Today’s clients are better educated and have more information freely available than at any other time in history. It is therefore, in the financial advisor’s best interest to be completely open with his or her clients about the costs of the various financial products that they are offering.

In the past, unless the client was prepared to read the exceptionally ‘fine print’ or knew the right questions to ask, he/she was kept completely in the dark about the costs of financial products. These ‘hidden’ costs were the fees, penalties and, most controversially of all, trailing commissions which drained thousands of dollars from an individual’s investment annually.

The GFC has educated many investors on the finer points of financial advice. For example, a financial advisor who works for, or is affiliated with, a particular insurance company, bank, mortgage company, finance company or brokerage house will exclusively promote that particular firm’s product. Why? Because he/she receives a trailing commission which lasts for the life of the product. How does this affect the client’s investment? The client gets fleeced $1000s per annum from their investment returns. Yes, these fees and commissions would otherwise been deposited into the client’s account.

More alarming is the fact that due to these types of lucrative incentives, the financial advisor was not acting in the best interests of the client.
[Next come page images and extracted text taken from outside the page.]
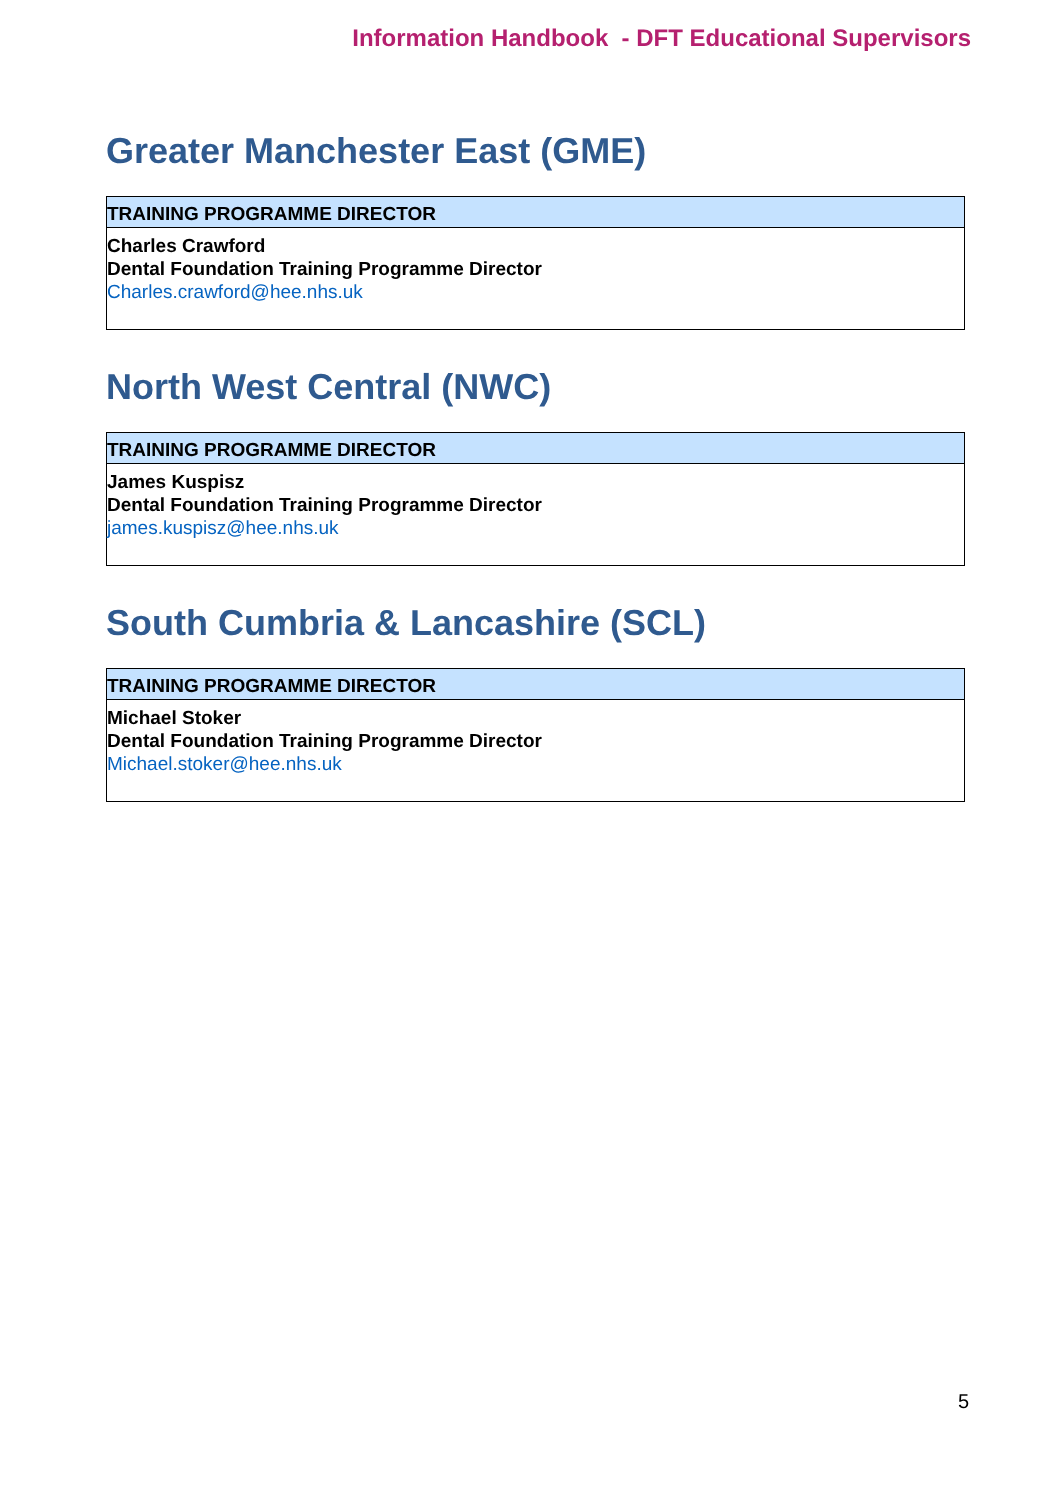Information Handbook - DFT Educational Supervisors
Greater Manchester East (GME)
| TRAINING PROGRAMME DIRECTOR |
| --- |
| Charles Crawford Dental Foundation Training Programme Director Charles.crawford@hee.nhs.uk |
North West Central (NWC)
| TRAINING PROGRAMME DIRECTOR |
| --- |
| James Kuspisz Dental Foundation Training Programme Director james.kuspisz@hee.nhs.uk |
South Cumbria & Lancashire (SCL)
| TRAINING PROGRAMME DIRECTOR |
| --- |
| Michael Stoker Dental Foundation Training Programme Director Michael.stoker@hee.nhs.uk |
5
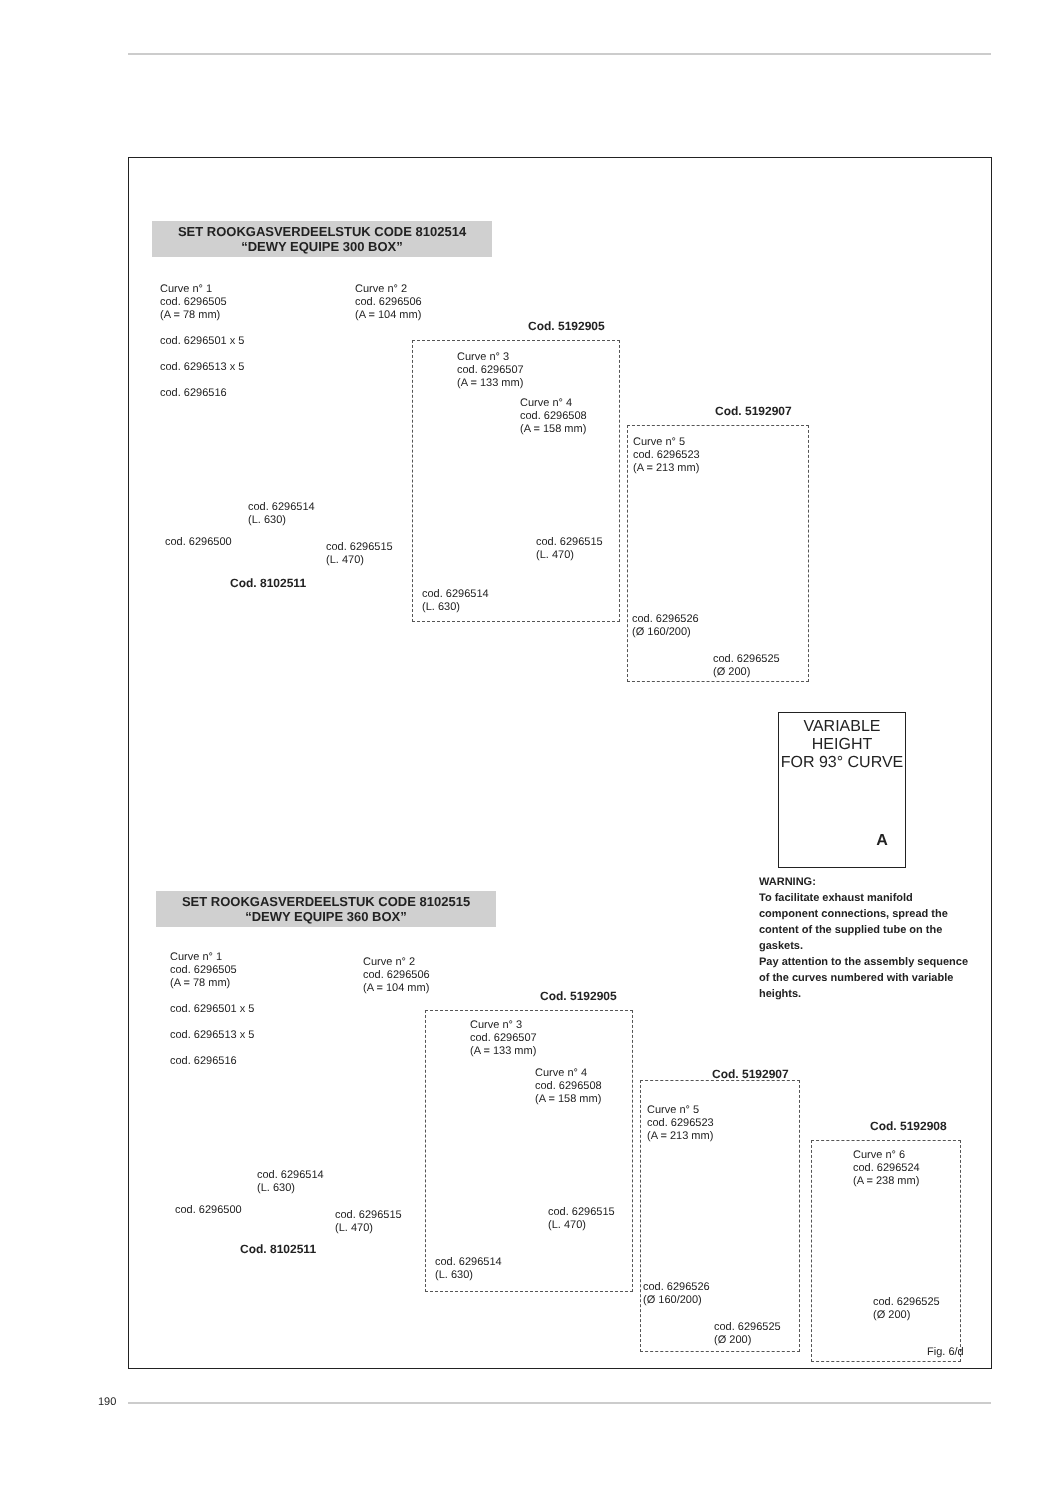SET ROOKGASVERDEELSTUK CODE 8102514
“DEWY EQUIPE 300 BOX”
Curve n° 1
cod. 6296505
(A = 78 mm)
cod. 6296501 x 5
cod. 6296513 x 5
cod. 6296516
Curve n° 2
cod. 6296506
(A = 104 mm)
Cod. 5192905
Curve n° 3
cod. 6296507
(A = 133 mm)
Curve n° 4
cod. 6296508
(A = 158 mm)
Cod. 5192907
Curve n° 5
cod. 6296523
(A = 213 mm)
cod. 6296514
(L. 630)
cod. 6296500
cod. 6296515
(L. 470)
cod. 6296515
(L. 470)
Cod. 8102511
cod. 6296514
(L. 630)
cod. 6296526
(Ø 160/200)
cod. 6296525
(Ø 200)
VARIABLE HEIGHT
FOR 93° CURVE
A
WARNING:
To facilitate exhaust manifold component connections, spread the content of the supplied tube on the gaskets.
Pay attention to the assembly sequence of the curves numbered with variable heights.
SET ROOKGASVERDEELSTUK CODE 8102515
“DEWY EQUIPE 360 BOX”
Curve n° 1
cod. 6296505
(A = 78 mm)
cod. 6296501 x 5
cod. 6296513 x 5
cod. 6296516
Curve n° 2
cod. 6296506
(A = 104 mm)
Cod. 5192905
Curve n° 3
cod. 6296507
(A = 133 mm)
Curve n° 4
cod. 6296508
(A = 158 mm)
Cod. 5192907
Curve n° 5
cod. 6296523
(A = 213 mm)
Cod. 5192908
Curve n° 6
cod. 6296524
(A = 238 mm)
cod. 6296514
(L. 630)
cod. 6296500
cod. 6296515
(L. 470)
cod. 6296515
(L. 470)
Cod. 8102511
cod. 6296514
(L. 630)
cod. 6296526
(Ø 160/200)
cod. 6296525
(Ø 200)
cod. 6296525
(Ø 200)
Fig. 6/d
190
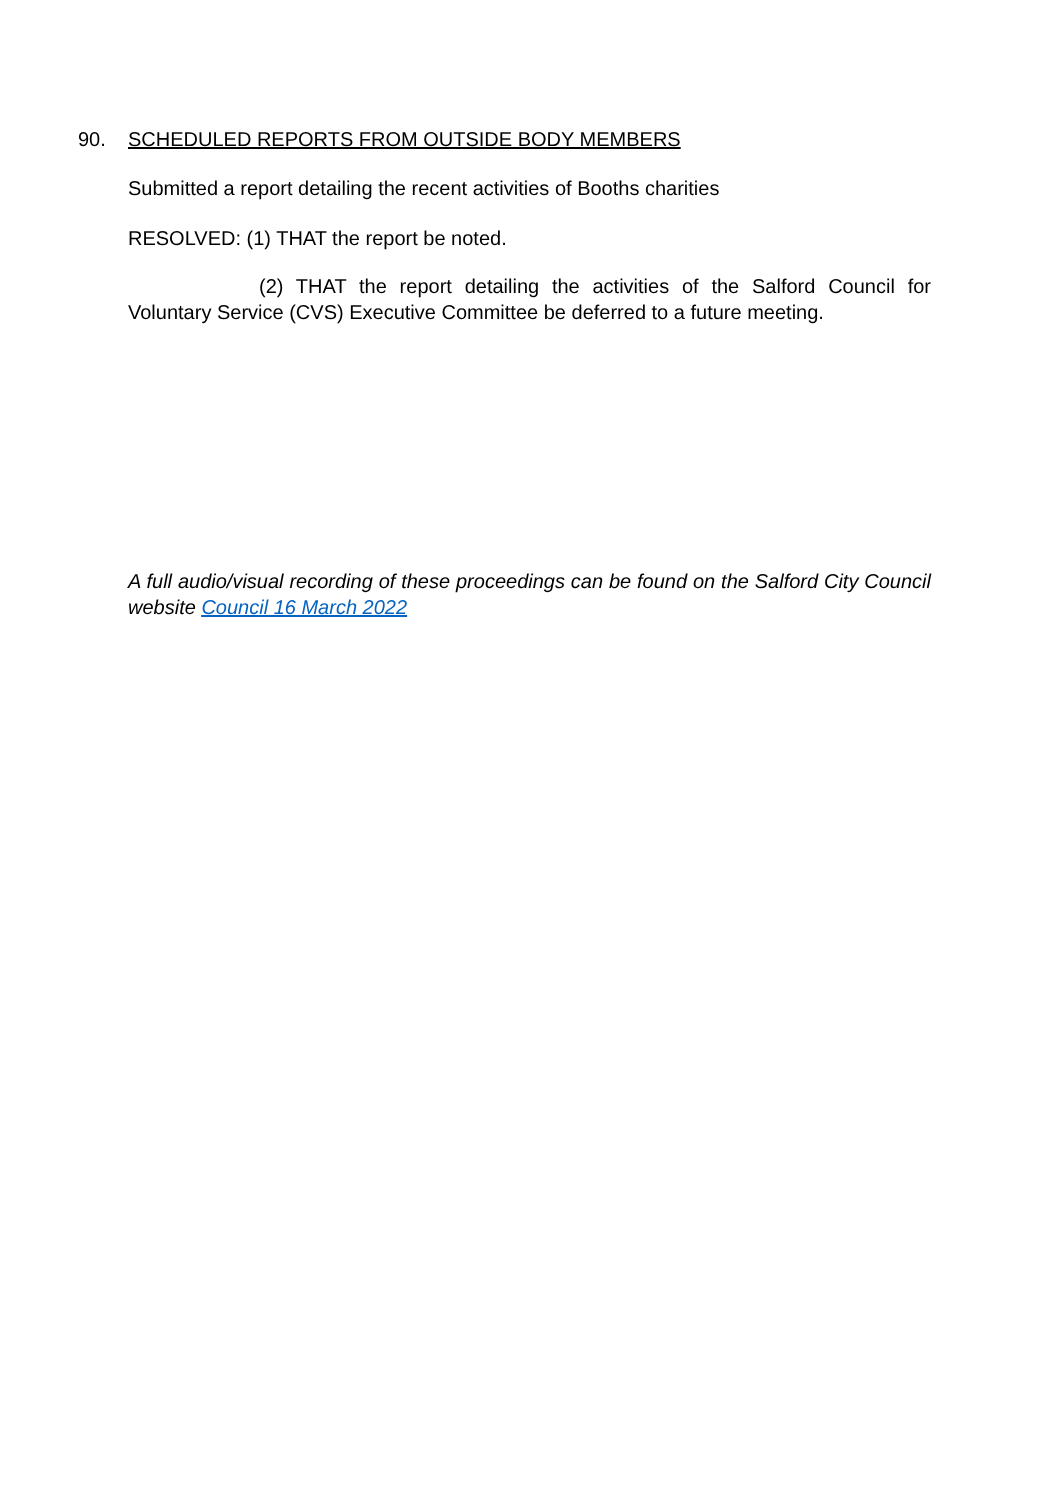90. SCHEDULED REPORTS FROM OUTSIDE BODY MEMBERS
Submitted a report detailing the recent activities of Booths charities
RESOLVED: (1) THAT the report be noted.
(2) THAT the report detailing the activities of the Salford Council for Voluntary Service (CVS) Executive Committee be deferred to a future meeting.
A full audio/visual recording of these proceedings can be found on the Salford City Council website Council 16 March 2022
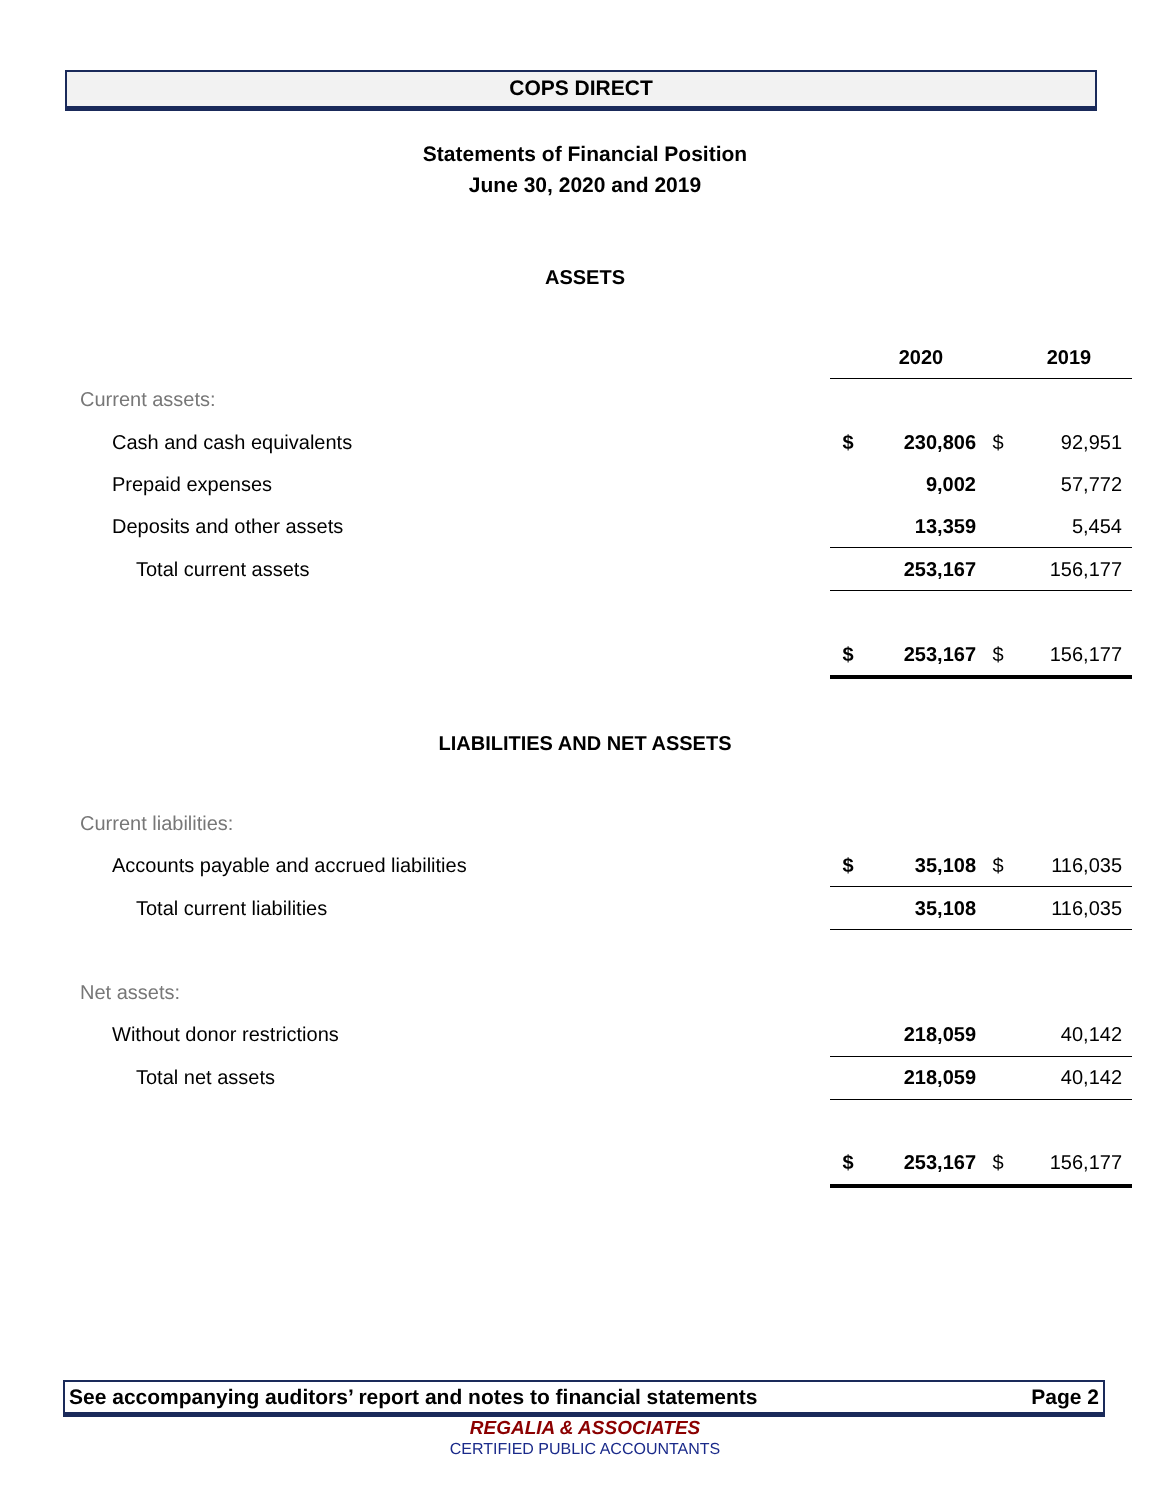COPS DIRECT
Statements of Financial Position
June 30, 2020 and 2019
ASSETS
| | | 2020 | | 2019 |
| Current assets: | | | | |
| Cash and cash equivalents | $ | 230,806 | $ | 92,951 |
| Prepaid expenses | | 9,002 | | 57,772 |
| Deposits and other assets | | 13,359 | | 5,454 |
| Total current assets | | 253,167 | | 156,177 |
| | $ | 253,167 | $ | 156,177 |
LIABILITIES AND NET ASSETS
| Current liabilities: | | | | |
| Accounts payable and accrued liabilities | $ | 35,108 | $ | 116,035 |
| Total current liabilities | | 35,108 | | 116,035 |
| Net assets: | | | | |
| Without donor restrictions | | 218,059 | | 40,142 |
| Total net assets | | 218,059 | | 40,142 |
| | $ | 253,167 | $ | 156,177 |
See accompanying auditors’ report and notes to financial statements Page 2
REGALIA & ASSOCIATES
CERTIFIED PUBLIC ACCOUNTANTS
The GFC has highlighted how many investors were sold questionable products simply because they were the products that paid the financial advisor the highest returns and commissions.

A financial advisor who doesn’t provide transparency will end up with egg on his/her face. Today’s clients know where to find information on financial products. They are not as trusting as they used to be and they are well aware of the trailing commission ‘gravy train’. Today’s clients know that they have a right to demand and receive rebates on fees and commissions generated by financial products.

A financial advisor must observe the rules and regulations of transparency when dealing with clients. They must disclose which companies they are affiliated with and which products they are restricted to selling and why. As potential investors, clients have the right to demand complete disclosure (make sure you get it in writing), by the financial advisor of all associated fees, commissions, rebates, default commissions, terms and conditions, and penalties.

If you are still concerned or unconvinced by the information that the financial advisor has provided you with, there is still one more thing you can do as an investor. Go directly to the Product Provider, that is the company supplying the product to the financial advisor, and make a written request for a disclosure on that particular product’s fees and commissions.